DeWine proposes redistricting alternative

COLUMBUS, Ohio — Gov. Mike DeWine says Ohio needs to change how it handles redistricting. But he’s declining to try to force the legislature to advance an alternative to a measure voters will decide this November.

In a Wednesday news conference, DeWine made clear that he considered trying to force the issue ahead of an Aug. 7 deadline that’s just a week away. But he doesn’t believe there are the votes in the Ohio House to make it happen.

DeWine said if the redistricting measure is defeated in November, he would push lawmakers to pursue an alternate redistricting amendment modeled after how it’s done in Iowa, where the state legislature’s nonpartisan research agency draws maps that are then approved by the state legislature.

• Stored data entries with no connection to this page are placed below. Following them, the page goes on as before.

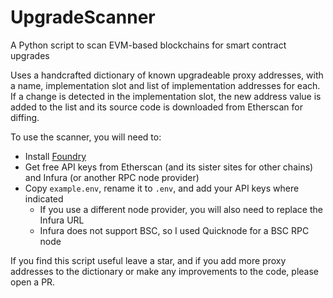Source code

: # UpgradeScanner
A Python script to scan EVM-based blockchains for smart contract upgrades

Uses a handcrafted dictionary of known upgradeable proxy addresses, with a name, implementation slot and list of implementation addresses for each. 
If a change is detected in the implementation slot, the new address value is added to the list and its source code is downloaded from Etherscan for diffing.

To use the scanner, you will need to:

* Install [Foundry](https://github.com/foundry-rs/foundry)
* Get free API keys from Etherscan (and its sister sites for other chains) and Infura (or another RPC node provider)
* Copy `example.env`, rename it to `.env`, and add your API keys where indicated
  * If you use a different node provider, you will also need to replace the Infura URL
  * Infura does not support BSC, so I used Quicknode for a BSC RPC node

If you find this script useful leave a star, and if you add more proxy addresses to the dictionary or make any improvements to the code, please open a PR.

The proposed Ohio amendment, backed by a campaign group called Citizens Not Politicians, calls for putting a 15-member nonpartisan citizens’ commission — with criteria meant to screen out politicos and their direct family members — in charge of redistricting. It would be made up of equal parts Republicans, Democrats and political independents.

Voters last changed Ohio’s redistricting process in 2015 and 2018, passing reforms meant to make the process more bipartisan. But the process broke down the first time it was used in 2021, with Republicans eventually defying multiple orders from the Ohio Supreme Court that deemed the maps unconstitutionally gerrymandered in favor of the GOP.

If the November amendment is approved, the change likely would result in Republicans losing seats in the legislature and Congress, or at least would require them to win in more competitive districts, since the measure contains language requiring the districts to favor each party in proportion to statewide voter preferences, as measured by the results of recent statewide elections.

Under the current system, Republicans enjoy massive supermajorities in both chambers of the Ohio General Assembly and a 10-5 advantage among the state’s congressional delegation. Meanwhile, they’ve gotten about 56% of the vote in recent statewide elections.

The citizens’ proposal is backed by a left-leaning coalition, although Maureen O’Connor, a retired Republican Ohio Supreme Court chief justice, is playing a key role with the campaign. O’Connor cast the swing vote in the rulings rejecting the GOP-controlled maps.

The Citizens Not Politicians amendment campaign has signs of serious financial backing, reminiscent of last year’s successful ballot issue campaigns to pass an abortion rights amendment in November and to defeat an August amendment Republicans proposed in an unsuccessful attempt to block it.

The campaign pushing the citizen-initiated amendment has reserved nearly $15 million in TV ads that will start airing after Labor Day and run through the Nov. 5 election, according to Medium Buying, a political ad firm in Columbus.

There’s not yet any formal opposition campaign, although several elected state Republicans have come out against it.